Entries supplied Block Start
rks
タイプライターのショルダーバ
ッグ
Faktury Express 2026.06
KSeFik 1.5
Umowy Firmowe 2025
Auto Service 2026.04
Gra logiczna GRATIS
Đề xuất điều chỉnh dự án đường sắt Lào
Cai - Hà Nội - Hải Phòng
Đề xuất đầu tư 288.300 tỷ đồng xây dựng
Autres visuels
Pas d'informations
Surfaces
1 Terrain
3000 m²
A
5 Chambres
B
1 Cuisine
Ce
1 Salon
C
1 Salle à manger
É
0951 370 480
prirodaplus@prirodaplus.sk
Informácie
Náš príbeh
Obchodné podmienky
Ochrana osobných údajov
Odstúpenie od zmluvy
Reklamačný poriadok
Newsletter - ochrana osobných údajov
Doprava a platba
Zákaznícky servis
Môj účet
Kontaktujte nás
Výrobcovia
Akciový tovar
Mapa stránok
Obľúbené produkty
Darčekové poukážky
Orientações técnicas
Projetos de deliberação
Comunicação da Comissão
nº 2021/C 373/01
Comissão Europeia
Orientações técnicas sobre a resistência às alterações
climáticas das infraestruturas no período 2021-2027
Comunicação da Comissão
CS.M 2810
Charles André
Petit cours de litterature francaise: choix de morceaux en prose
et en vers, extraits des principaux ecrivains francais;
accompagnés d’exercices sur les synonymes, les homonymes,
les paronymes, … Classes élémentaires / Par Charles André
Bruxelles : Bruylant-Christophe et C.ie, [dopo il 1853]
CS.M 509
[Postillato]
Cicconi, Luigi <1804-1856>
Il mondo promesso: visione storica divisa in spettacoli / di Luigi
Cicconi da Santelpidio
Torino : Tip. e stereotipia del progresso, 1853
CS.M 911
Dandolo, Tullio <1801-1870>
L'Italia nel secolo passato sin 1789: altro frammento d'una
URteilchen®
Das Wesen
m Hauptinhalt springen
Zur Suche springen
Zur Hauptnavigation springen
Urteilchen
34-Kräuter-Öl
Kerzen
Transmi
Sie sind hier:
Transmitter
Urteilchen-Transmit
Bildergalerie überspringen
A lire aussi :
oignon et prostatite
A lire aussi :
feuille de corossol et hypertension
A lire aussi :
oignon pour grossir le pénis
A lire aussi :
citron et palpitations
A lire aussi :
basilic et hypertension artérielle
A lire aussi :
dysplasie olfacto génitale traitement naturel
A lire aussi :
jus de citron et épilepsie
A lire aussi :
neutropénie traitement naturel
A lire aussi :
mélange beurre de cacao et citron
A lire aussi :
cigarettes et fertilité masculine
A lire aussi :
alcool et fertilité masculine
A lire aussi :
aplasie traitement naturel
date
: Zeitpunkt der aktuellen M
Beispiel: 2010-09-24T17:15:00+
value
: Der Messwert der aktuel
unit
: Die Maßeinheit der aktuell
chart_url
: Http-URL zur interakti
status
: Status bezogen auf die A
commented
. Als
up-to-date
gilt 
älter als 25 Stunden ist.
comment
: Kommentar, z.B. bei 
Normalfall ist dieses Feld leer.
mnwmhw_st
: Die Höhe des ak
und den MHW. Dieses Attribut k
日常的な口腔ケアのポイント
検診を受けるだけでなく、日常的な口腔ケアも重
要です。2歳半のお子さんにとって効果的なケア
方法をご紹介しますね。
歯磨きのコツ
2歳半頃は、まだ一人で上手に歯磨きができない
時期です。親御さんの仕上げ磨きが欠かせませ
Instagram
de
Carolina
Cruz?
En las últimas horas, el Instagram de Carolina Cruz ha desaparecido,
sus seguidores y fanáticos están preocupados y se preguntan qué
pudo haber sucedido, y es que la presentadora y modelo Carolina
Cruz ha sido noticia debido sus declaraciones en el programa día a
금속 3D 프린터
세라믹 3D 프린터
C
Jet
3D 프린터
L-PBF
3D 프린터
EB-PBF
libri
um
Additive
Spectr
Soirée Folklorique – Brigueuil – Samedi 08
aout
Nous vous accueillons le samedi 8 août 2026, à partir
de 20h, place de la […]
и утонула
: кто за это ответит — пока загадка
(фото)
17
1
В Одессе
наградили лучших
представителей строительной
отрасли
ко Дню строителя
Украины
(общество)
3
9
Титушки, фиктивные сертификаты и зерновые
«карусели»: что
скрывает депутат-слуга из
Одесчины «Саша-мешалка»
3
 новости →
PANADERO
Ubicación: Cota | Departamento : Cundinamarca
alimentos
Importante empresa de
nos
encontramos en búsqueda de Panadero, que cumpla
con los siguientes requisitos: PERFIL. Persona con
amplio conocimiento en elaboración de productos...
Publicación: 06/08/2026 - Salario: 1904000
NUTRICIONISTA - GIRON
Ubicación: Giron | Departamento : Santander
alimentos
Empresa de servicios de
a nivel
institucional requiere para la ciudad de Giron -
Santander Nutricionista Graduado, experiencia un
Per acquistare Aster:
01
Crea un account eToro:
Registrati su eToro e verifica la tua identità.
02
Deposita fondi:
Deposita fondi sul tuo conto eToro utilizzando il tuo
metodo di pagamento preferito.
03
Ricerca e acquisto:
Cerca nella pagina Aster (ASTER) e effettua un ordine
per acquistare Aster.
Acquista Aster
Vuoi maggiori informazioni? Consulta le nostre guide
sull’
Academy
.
Entries supplied Block End
* **Task item**:
Gather every line from the rows above that contains the string "xuất", and copy each one in full.

* **Response for this exercise**:
Đề xuất điều chỉnh dự án đường sắt Lào
Đề xuất đầu tư 288.300 tỷ đồng xây dựng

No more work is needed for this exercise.